10. En statuant ainsi, alors qu’en l’absence de remplaçant désigné immédiatement à la suite de la décharge du dernier avocat, la délibération du conseil de l’ordre était contraire aux dispositions législatives et réglementaires, la cour d’appel a violé les textes susvisés.

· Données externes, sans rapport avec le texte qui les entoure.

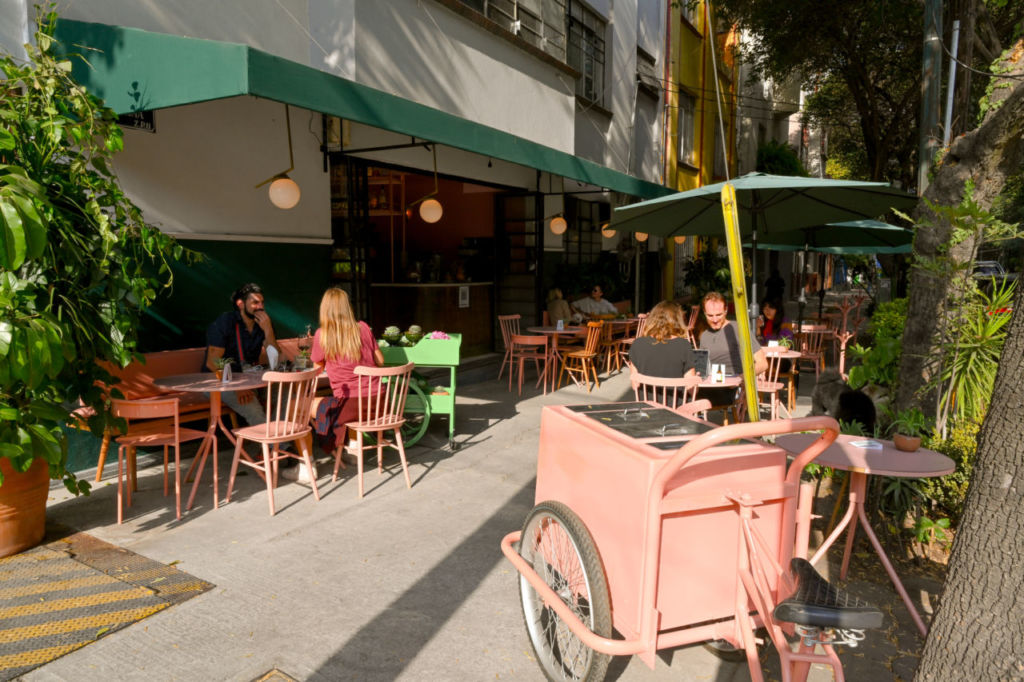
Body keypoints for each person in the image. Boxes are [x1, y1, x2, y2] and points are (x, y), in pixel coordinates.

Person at [310, 287, 385, 463]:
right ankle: (353, 448)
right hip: (379, 403)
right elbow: (380, 361)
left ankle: (309, 463)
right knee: (348, 398)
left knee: (303, 406)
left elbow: (317, 368)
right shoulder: (364, 327)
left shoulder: (323, 335)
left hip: (351, 407)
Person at [205, 283, 283, 426]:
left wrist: (268, 329)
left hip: (249, 378)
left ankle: (277, 439)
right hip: (219, 381)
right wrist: (237, 387)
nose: (260, 306)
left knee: (285, 394)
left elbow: (275, 359)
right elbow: (212, 363)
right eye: (255, 302)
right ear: (240, 304)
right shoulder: (225, 322)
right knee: (252, 407)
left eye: (262, 302)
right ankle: (277, 446)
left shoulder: (262, 323)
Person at [698, 291, 768, 413]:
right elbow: (702, 368)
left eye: (718, 314)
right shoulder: (704, 336)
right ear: (704, 313)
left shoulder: (738, 329)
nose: (714, 320)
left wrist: (740, 378)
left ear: (726, 310)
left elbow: (762, 364)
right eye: (710, 315)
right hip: (709, 385)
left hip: (732, 387)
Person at [628, 300, 697, 378]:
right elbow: (691, 388)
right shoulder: (684, 345)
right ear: (678, 320)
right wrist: (696, 379)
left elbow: (635, 385)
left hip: (646, 390)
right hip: (676, 390)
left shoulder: (637, 344)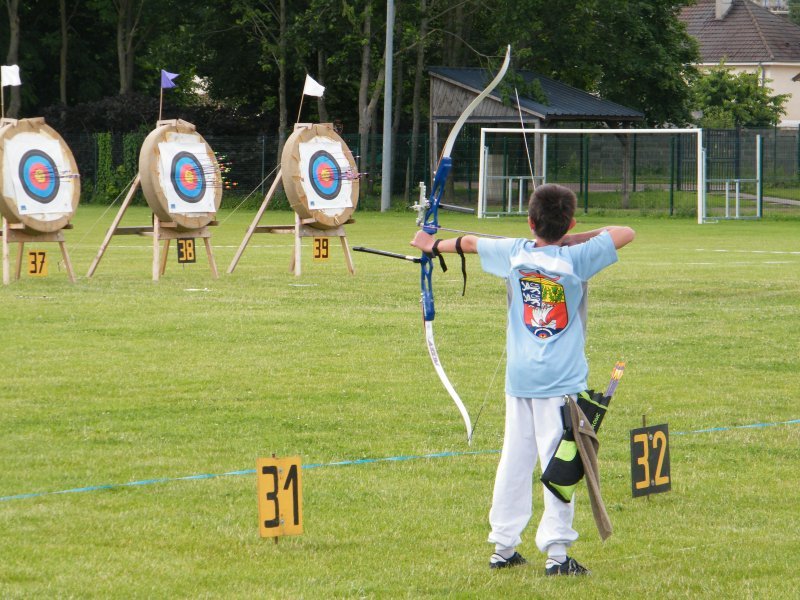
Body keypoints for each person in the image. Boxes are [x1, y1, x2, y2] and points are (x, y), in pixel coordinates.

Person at [410, 183, 635, 576]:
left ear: (531, 222)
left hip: (520, 380)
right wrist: (574, 237)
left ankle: (503, 547)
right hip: (561, 385)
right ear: (570, 223)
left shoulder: (514, 252)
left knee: (514, 461)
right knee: (562, 464)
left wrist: (431, 244)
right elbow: (624, 232)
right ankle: (558, 555)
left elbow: (469, 243)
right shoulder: (577, 258)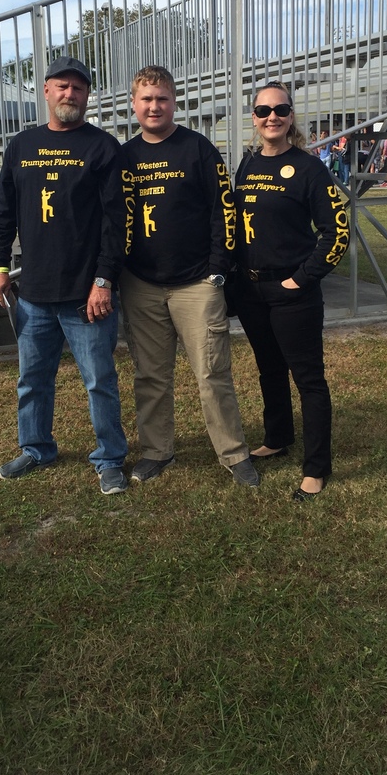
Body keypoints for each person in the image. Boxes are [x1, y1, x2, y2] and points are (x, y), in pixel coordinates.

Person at [0, 56, 129, 494]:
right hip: (34, 294)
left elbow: (116, 222)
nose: (70, 94)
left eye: (78, 88)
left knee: (99, 382)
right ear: (46, 90)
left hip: (87, 297)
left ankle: (109, 458)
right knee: (32, 380)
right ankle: (36, 448)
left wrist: (103, 281)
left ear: (87, 95)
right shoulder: (22, 146)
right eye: (62, 86)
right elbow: (3, 211)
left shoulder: (102, 147)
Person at [118, 65, 258, 487]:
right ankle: (156, 451)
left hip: (197, 282)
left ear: (174, 102)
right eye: (146, 99)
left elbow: (223, 211)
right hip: (141, 283)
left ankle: (233, 453)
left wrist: (218, 268)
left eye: (161, 98)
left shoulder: (198, 149)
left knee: (212, 373)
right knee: (150, 375)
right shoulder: (124, 156)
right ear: (133, 104)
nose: (154, 106)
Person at [232, 81, 350, 501]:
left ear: (291, 116)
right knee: (269, 369)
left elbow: (336, 232)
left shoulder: (309, 168)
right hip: (251, 290)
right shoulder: (246, 164)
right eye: (264, 111)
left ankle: (316, 468)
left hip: (292, 292)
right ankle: (278, 437)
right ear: (254, 117)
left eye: (280, 110)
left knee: (309, 379)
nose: (272, 117)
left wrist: (301, 279)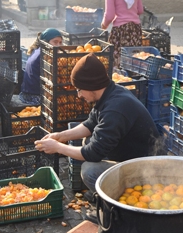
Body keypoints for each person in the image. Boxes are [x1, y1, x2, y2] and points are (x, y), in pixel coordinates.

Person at [34, 53, 161, 219]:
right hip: (131, 158)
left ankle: (118, 211)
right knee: (88, 140)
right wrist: (60, 136)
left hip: (145, 171)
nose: (79, 95)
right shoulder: (111, 93)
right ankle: (107, 194)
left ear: (91, 85)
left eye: (79, 89)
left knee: (90, 170)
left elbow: (92, 153)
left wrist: (58, 147)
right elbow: (90, 123)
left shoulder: (115, 109)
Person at [16, 28, 63, 106]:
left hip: (26, 94)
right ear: (45, 42)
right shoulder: (45, 56)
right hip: (34, 97)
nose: (58, 45)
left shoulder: (37, 50)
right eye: (55, 42)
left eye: (60, 42)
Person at [101, 0, 144, 69]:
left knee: (118, 62)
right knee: (134, 59)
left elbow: (109, 15)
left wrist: (104, 25)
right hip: (135, 29)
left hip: (120, 30)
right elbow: (140, 10)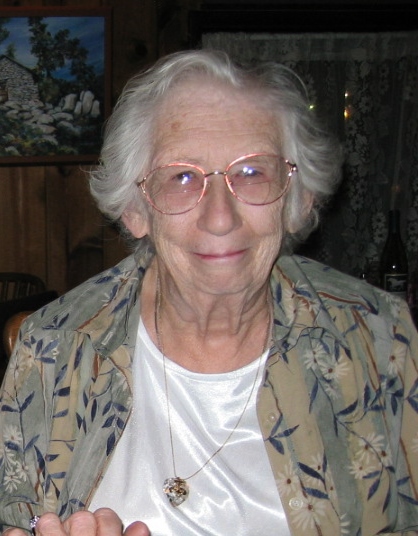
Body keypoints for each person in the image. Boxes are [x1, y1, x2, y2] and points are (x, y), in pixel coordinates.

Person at [1, 49, 418, 536]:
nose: (220, 217)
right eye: (182, 177)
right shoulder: (54, 348)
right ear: (135, 210)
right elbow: (16, 514)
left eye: (252, 172)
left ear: (298, 200)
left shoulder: (380, 337)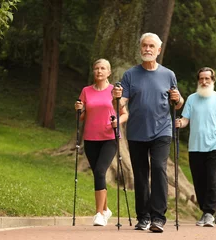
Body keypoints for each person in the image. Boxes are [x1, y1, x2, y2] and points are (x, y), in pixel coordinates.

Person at [112, 32, 184, 233]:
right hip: (136, 132)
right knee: (141, 174)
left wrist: (178, 99)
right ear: (140, 48)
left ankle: (158, 217)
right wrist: (116, 97)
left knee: (159, 168)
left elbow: (177, 101)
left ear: (158, 50)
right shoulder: (130, 75)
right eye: (144, 45)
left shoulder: (168, 75)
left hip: (162, 130)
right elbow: (121, 103)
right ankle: (143, 217)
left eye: (151, 46)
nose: (147, 49)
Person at [74, 59, 128, 226]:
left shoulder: (115, 91)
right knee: (98, 173)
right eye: (96, 68)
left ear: (109, 72)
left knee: (99, 170)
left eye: (103, 68)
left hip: (109, 138)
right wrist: (78, 109)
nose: (99, 71)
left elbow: (125, 114)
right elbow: (82, 116)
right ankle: (106, 209)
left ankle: (99, 214)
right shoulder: (86, 91)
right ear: (93, 71)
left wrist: (117, 122)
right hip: (90, 138)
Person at [175, 67, 216, 227]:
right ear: (198, 81)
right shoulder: (191, 99)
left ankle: (210, 213)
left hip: (214, 145)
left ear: (213, 80)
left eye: (207, 79)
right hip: (195, 146)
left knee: (212, 180)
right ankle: (205, 211)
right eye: (201, 79)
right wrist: (179, 123)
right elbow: (185, 119)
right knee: (199, 181)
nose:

PAR CES MOTIFS, et sans qu’il y ait lieu de statuer sur les autres griefs du pourvoi, la Cour :
CASSE ET ANNULE, en toutes ses dispositions, l’arrêt rendu le 4 mai 2022, entre les parties, par la cour d’appel d’Orléans ;
Remet l’affaire et les parties dans l’état où elles se trouvaient avant cet arrêt et les renvoie devant la cour d’appel de Bourges ;
Met les entiers dépens à la charge de l’ordre des avocats du barreau de Blois ;
En application de l’article 700 du code de procédure civile, rejette les demandes ;
Dit que sur les diligences du procureur général près la Cour de cassation, le présent arrêt sera transmis pour être transcrit en marge ou à la suite de l’arrêt cassé ;
Ainsi fait et jugé par la Cour de cassation, deuxième chambre civile, et prononcé publiquement le vingt novembre deux mille vingt-cinq par mise à disposition de l’arrêt au greffe de la Cour, les parties ayant été préalablement avisées dans les conditions prévues au deuxième alinéa de l’article 450 du code de procédure civile.